Page:
Want that one!
Is new equipment the answer?
I’m sure most of you are expecting the gist of this article to say no it’s not and you should get some coaching and find the secret in the dirt. If that was the case I would expect some who know me to shout hypocrite. I have never shied away from something bright and shiny and the promise of a few more yards.
I’m sure most of us know we can’t just buy a good golf game and it takes a bit more effort than that. However, there is equipment out there that can help us with areas we struggle with and also there are real psychological benefits associated with new or different equipment. You can gain confidence in equipment just by others describing an item's performance so reviews alone can work as a positive for you. There is an element of belief that the newest model has to be better, surely. It’s fun and exciting to get a new toy and this can give you a lift. It can clear your mind of previous errors as all baggage is removed and you can create a new memory box that I will come onto. What we must do is recognize that these reasons are primarily psychological and if that’s the case what longevity have they got. How long before it’s not the latest model ( not long by today’s manufacturers standards ) or you read a review of another model that is outperforming it. If you were swayed in the first place, by the same logic, do you not get swayed again? There is a danger of allowing outside influences to drive not only your new purchase, which we would expect from clever marketing, but also start driving your current stance on your own equipment.

Exercise task A:
Output the stretch of the article on golf equipment from "I’m sure most of you" through "few more yards.".
Exercise task B:
According to the article on golf equipment, how can reviews alone help a golfer?
The records that follow are not required for any of the work.

(Extracted data entries)
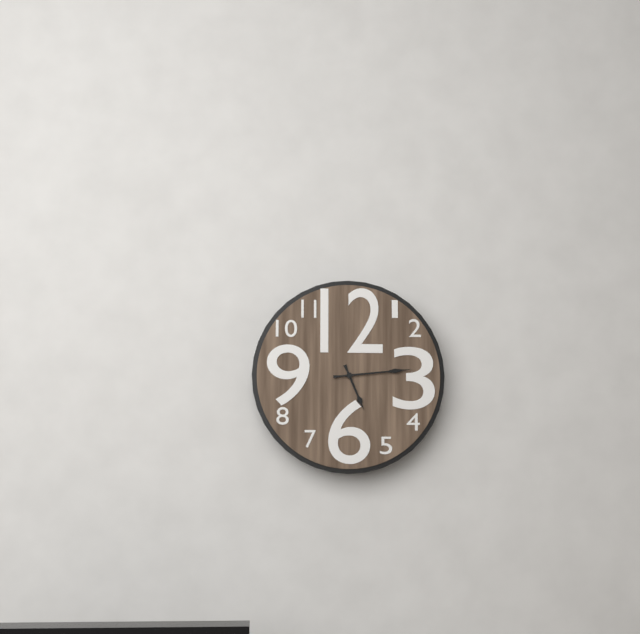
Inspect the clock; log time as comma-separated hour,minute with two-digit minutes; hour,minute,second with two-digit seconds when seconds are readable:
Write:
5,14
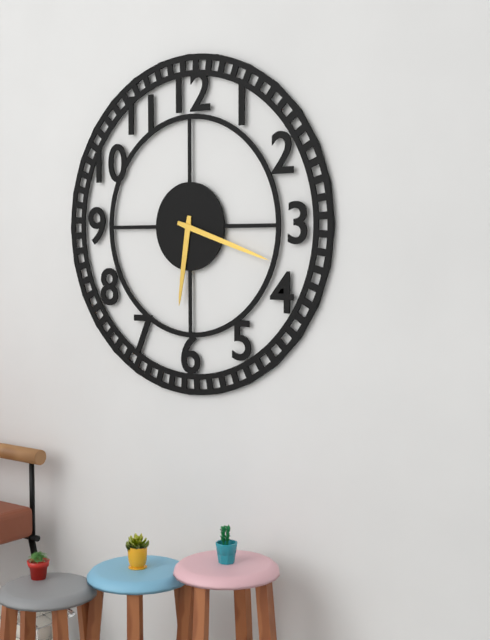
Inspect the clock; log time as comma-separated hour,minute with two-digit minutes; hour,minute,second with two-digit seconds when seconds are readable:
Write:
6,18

--

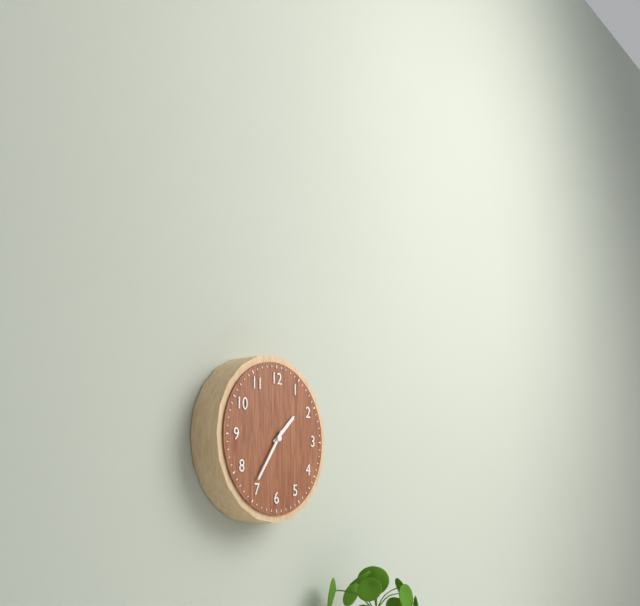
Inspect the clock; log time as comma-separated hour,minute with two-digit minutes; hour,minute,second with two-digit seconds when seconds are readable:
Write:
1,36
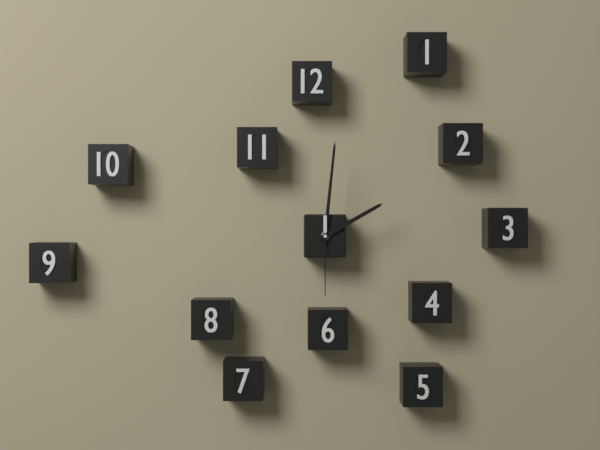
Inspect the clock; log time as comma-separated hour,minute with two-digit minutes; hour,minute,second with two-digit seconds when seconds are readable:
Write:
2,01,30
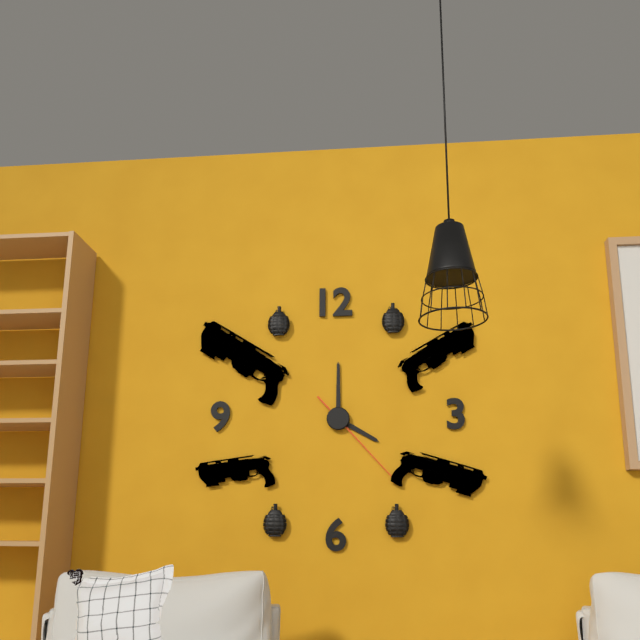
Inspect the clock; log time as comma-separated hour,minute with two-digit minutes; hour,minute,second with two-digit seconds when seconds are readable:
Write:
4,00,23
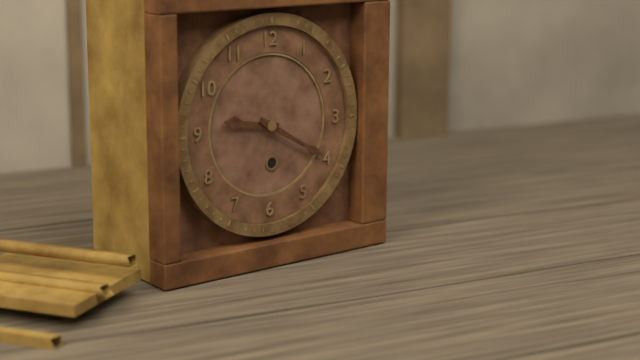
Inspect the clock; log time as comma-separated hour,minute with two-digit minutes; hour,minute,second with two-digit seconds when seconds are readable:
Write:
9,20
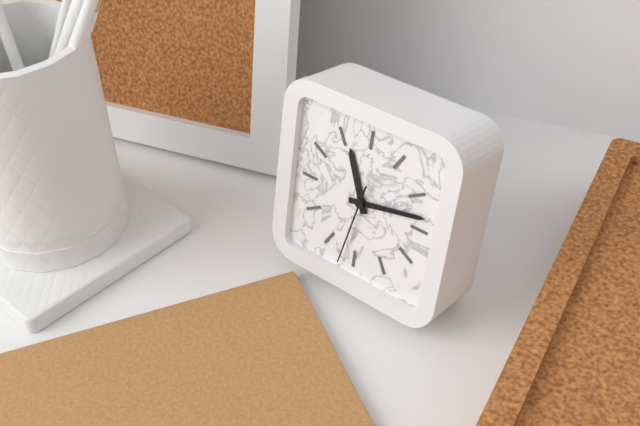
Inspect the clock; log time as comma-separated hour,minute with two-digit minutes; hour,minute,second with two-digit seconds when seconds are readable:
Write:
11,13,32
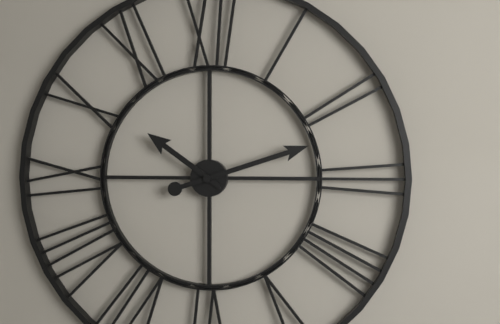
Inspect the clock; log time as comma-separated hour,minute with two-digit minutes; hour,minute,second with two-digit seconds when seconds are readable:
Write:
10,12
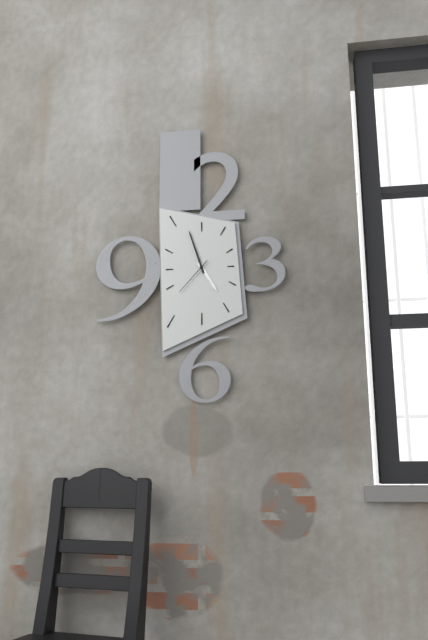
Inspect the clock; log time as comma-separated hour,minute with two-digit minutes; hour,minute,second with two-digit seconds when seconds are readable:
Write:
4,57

Expected answer A:
I’m sure most of you are expecting the gist of this article to say no it’s not and you should get some coaching and find the secret in the dirt. If that was the case I would expect some who know me to shout hypocrite. I have never shied away from something bright and shiny and the promise of a few more yards.

Expected answer B:
Reviews can work as a positive because others describing an item's performance can give you confidence in that equipment.